DIRECTIONS
The entries below contain a stretch that opens with the line containing "thumb ip: (160, 168)" and closes with the line containing "pinky tip: (207, 288)"; set down that stretch exactly, both ends included, and nothing else.

Stored data entries
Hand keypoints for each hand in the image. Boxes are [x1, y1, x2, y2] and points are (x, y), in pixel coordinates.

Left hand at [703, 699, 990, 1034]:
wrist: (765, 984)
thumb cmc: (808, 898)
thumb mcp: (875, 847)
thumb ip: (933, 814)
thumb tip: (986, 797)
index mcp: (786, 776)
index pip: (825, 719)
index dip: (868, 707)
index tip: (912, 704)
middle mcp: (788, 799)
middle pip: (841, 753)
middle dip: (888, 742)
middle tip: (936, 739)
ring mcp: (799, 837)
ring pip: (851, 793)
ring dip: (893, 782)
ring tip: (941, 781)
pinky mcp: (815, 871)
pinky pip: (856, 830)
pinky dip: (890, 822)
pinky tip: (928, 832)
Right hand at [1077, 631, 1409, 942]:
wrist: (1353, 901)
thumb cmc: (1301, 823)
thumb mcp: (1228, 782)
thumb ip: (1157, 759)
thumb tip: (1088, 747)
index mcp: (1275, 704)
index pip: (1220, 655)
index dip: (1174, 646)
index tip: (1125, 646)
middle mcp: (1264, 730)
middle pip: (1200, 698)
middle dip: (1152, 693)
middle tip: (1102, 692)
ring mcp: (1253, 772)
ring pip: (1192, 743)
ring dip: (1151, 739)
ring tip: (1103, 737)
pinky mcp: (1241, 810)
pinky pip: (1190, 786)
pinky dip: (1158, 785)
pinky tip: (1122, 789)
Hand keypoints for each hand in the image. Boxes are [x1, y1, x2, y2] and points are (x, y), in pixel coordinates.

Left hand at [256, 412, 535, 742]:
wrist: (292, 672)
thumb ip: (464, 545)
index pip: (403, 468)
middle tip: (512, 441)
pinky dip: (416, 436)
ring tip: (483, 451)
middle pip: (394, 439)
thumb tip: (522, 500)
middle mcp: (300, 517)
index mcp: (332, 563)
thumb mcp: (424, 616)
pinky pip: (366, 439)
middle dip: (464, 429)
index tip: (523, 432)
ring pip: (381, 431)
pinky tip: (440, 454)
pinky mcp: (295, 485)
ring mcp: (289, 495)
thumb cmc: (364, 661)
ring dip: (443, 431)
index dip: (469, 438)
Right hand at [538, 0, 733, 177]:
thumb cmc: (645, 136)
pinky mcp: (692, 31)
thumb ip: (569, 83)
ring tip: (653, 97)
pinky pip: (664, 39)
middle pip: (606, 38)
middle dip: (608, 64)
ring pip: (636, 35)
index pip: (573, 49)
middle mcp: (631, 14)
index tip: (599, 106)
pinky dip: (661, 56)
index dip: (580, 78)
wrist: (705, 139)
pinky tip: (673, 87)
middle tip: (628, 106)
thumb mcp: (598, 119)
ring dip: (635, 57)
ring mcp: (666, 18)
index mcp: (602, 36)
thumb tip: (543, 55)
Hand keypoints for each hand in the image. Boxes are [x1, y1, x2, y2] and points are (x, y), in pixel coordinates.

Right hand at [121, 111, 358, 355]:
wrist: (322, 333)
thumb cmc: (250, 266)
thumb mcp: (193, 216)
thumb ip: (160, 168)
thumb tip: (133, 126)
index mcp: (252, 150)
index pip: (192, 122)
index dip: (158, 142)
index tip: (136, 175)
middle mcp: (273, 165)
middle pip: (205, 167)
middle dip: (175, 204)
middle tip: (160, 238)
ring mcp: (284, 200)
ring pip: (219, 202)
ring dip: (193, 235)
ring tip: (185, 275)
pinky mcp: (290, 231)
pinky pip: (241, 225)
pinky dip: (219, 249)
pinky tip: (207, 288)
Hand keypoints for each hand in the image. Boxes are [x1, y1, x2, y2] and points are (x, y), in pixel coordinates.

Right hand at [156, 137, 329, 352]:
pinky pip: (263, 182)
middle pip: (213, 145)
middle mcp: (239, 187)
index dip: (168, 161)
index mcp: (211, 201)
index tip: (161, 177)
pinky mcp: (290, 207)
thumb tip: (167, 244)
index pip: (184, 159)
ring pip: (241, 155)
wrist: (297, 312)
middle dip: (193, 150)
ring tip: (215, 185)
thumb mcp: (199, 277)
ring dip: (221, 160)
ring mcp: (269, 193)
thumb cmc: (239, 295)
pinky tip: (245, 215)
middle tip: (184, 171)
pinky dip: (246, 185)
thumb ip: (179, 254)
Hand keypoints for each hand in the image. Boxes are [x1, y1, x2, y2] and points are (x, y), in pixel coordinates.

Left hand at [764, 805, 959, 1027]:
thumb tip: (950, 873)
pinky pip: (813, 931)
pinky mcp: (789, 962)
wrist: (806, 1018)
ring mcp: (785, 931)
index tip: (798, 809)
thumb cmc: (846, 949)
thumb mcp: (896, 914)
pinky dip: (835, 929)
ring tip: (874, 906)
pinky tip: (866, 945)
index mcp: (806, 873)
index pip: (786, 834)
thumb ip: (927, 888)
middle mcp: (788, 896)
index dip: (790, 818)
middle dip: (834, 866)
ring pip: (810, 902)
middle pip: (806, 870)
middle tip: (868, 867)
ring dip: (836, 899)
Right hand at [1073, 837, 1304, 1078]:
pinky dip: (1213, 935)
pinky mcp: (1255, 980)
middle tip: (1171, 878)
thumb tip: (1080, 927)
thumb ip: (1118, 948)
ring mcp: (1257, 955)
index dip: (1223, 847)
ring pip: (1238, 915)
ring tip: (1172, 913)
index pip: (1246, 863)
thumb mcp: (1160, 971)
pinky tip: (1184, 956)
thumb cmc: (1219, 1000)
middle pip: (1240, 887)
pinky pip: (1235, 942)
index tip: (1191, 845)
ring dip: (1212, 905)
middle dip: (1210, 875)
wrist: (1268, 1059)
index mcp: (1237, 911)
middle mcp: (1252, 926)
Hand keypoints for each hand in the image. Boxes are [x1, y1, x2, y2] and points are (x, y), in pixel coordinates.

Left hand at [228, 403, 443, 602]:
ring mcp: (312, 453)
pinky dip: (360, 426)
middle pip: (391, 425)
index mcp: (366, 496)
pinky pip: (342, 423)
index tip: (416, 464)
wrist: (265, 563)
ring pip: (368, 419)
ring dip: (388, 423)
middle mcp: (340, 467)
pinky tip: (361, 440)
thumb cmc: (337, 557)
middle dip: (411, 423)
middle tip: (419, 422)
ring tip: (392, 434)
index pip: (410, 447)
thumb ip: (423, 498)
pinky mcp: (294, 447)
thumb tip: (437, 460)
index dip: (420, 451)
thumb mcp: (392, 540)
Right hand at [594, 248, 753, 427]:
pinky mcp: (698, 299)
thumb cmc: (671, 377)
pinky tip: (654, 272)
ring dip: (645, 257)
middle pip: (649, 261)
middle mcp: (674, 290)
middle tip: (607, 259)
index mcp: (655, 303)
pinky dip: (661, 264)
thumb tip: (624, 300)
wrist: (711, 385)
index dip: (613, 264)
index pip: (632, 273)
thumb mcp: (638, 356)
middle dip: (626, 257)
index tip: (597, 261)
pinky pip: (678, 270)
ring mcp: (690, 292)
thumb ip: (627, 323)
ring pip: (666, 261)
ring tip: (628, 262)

RESPONSE TO THIS TASK
thumb ip: (160, 168)
thumb tip: (133, 126)
index mcp: (252, 150)
index pip: (192, 122)
index dip: (158, 142)
index tip: (136, 175)
middle mcp: (273, 165)
middle pip: (205, 167)
middle dip: (175, 204)
middle tip: (160, 238)
ring mcp: (284, 200)
ring pip: (219, 202)
ring dip: (193, 235)
ring tip: (185, 275)
pinky mcp: (290, 231)
pinky pip: (241, 225)
pinky dip: (219, 249)
pinky tip: (207, 288)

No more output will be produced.